### Dataset extract:
▶

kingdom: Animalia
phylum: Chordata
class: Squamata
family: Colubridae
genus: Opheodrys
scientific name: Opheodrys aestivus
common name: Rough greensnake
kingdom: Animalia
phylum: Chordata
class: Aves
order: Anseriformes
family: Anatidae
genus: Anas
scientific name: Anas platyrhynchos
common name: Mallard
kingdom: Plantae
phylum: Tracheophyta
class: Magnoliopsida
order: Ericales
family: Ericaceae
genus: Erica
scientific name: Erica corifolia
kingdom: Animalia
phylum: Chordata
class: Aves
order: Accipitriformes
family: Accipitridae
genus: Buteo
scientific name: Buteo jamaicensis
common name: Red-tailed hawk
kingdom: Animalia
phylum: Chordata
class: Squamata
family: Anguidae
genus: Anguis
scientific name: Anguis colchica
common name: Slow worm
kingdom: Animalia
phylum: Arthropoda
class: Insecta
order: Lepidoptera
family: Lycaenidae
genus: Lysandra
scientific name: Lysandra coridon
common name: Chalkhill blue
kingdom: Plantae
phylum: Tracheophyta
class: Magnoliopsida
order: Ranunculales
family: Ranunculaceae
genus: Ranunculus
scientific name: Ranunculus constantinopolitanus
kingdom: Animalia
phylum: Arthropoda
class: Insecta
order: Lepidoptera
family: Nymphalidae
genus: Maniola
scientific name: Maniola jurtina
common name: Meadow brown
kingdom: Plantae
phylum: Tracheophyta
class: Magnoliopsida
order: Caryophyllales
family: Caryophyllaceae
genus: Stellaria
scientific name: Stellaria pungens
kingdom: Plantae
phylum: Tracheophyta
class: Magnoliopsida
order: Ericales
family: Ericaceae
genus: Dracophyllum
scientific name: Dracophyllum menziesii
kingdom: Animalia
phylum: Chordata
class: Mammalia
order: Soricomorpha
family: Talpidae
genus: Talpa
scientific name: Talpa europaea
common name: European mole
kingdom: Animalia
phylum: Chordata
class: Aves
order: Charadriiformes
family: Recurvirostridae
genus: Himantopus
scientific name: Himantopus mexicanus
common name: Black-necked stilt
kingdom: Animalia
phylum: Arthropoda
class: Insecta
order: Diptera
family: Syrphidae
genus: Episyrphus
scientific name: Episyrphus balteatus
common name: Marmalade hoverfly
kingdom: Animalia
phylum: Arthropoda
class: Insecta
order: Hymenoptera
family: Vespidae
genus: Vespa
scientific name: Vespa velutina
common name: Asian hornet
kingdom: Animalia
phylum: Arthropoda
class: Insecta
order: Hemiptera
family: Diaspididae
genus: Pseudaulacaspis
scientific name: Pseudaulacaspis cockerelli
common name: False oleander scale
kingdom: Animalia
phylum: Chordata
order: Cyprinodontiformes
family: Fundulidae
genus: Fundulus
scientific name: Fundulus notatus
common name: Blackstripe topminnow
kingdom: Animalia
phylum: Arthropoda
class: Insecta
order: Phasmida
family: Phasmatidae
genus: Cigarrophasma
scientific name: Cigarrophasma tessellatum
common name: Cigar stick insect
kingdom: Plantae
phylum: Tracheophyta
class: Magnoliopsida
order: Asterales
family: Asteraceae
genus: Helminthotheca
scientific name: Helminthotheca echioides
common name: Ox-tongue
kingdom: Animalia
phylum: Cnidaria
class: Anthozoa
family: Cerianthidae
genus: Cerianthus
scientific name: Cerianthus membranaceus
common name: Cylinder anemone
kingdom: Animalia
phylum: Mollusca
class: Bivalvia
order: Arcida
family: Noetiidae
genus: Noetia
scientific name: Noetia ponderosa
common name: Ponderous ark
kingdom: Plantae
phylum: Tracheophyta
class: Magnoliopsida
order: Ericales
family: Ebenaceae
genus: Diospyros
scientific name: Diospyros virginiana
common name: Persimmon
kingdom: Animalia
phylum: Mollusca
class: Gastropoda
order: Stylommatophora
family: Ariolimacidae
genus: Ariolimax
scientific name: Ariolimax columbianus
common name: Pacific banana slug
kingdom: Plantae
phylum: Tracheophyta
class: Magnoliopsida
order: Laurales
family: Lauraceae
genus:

◀

### Your objective:
Reproduce all of the entries above, replacing every "common name" with "vernacular name" and leaving everything else as it is.

### Written answer:
kingdom: Animalia
phylum: Chordata
class: Squamata
family: Colubridae
genus: Opheodrys
scientific name: Opheodrys aestivus
vernacular name: Rough greensnake
kingdom: Animalia
phylum: Chordata
class: Aves
order: Anseriformes
family: Anatidae
genus: Anas
scientific name: Anas platyrhynchos
vernacular name: Mallard
kingdom: Plantae
phylum: Tracheophyta
class: Magnoliopsida
order: Ericales
family: Ericaceae
genus: Erica
scientific name: Erica corifolia
kingdom: Animalia
phylum: Chordata
class: Aves
order: Accipitriformes
family: Accipitridae
genus: Buteo
scientific name: Buteo jamaicensis
vernacular name: Red-tailed hawk
kingdom: Animalia
phylum: Chordata
class: Squamata
family: Anguidae
genus: Anguis
scientific name: Anguis colchica
vernacular name: Slow worm
kingdom: Animalia
phylum: Arthropoda
class: Insecta
order: Lepidoptera
family: Lycaenidae
genus: Lysandra
scientific name: Lysandra coridon
vernacular name: Chalkhill blue
kingdom: Plantae
phylum: Tracheophyta
class: Magnoliopsida
order: Ranunculales
family: Ranunculaceae
genus: Ranunculus
scientific name: Ranunculus constantinopolitanus
kingdom: Animalia
phylum: Arthropoda
class: Insecta
order: Lepidoptera
family: Nymphalidae
genus: Maniola
scientific name: Maniola jurtina
vernacular name: Meadow brown
kingdom: Plantae
phylum: Tracheophyta
class: Magnoliopsida
order: Caryophyllales
family: Caryophyllaceae
genus: Stellaria
scientific name: Stellaria pungens
kingdom: Plantae
phylum: Tracheophyta
class: Magnoliopsida
order: Ericales
family: Ericaceae
genus: Dracophyllum
scientific name: Dracophyllum menziesii
kingdom: Animalia
phylum: Chordata
class: Mammalia
order: Soricomorpha
family: Talpidae
genus: Talpa
scientific name: Talpa europaea
vernacular name: European mole
kingdom: Animalia
phylum: Chordata
class: Aves
order: Charadriiformes
family: Recurvirostridae
genus: Himantopus
scientific name: Himantopus mexicanus
vernacular name: Black-necked stilt
kingdom: Animalia
phylum: Arthropoda
class: Insecta
order: Diptera
family: Syrphidae
genus: Episyrphus
scientific name: Episyrphus balteatus
vernacular name: Marmalade hoverfly
kingdom: Animalia
phylum: Arthropoda
class: Insecta
order: Hymenoptera
family: Vespidae
genus: Vespa
scientific name: Vespa velutina
vernacular name: Asian hornet
kingdom: Animalia
phylum: Arthropoda
class: Insecta
order: Hemiptera
family: Diaspididae
genus: Pseudaulacaspis
scientific name: Pseudaulacaspis cockerelli
vernacular name: False oleander scale
kingdom: Animalia
phylum: Chordata
order: Cyprinodontiformes
family: Fundulidae
genus: Fundulus
scientific name: Fundulus notatus
vernacular name: Blackstripe topminnow
kingdom: Animalia
phylum: Arthropoda
class: Insecta
order: Phasmida
family: Phasmatidae
genus: Cigarrophasma
scientific name: Cigarrophasma tessellatum
vernacular name: Cigar stick insect
kingdom: Plantae
phylum: Tracheophyta
class: Magnoliopsida
order: Asterales
family: Asteraceae
genus: Helminthotheca
scientific name: Helminthotheca echioides
vernacular name: Ox-tongue
kingdom: Animalia
phylum: Cnidaria
class: Anthozoa
family: Cerianthidae
genus: Cerianthus
scientific name: Cerianthus membranaceus
vernacular name: Cylinder anemone
kingdom: Animalia
phylum: Mollusca
class: Bivalvia
order: Arcida
family: Noetiidae
genus: Noetia
scientific name: Noetia ponderosa
vernacular name: Ponderous ark
kingdom: Plantae
phylum: Tracheophyta
class: Magnoliopsida
order: Ericales
family: Ebenaceae
genus: Diospyros
scientific name: Diospyros virginiana
vernacular name: Persimmon
kingdom: Animalia
phylum: Mollusca
class: Gastropoda
order: Stylommatophora
family: Ariolimacidae
genus: Ariolimax
scientific name: Ariolimax columbianus
vernacular name: Pacific banana slug
kingdom: Plantae
phylum: Tracheophyta
class: Magnoliopsida
order: Laurales
family: Lauraceae
genus:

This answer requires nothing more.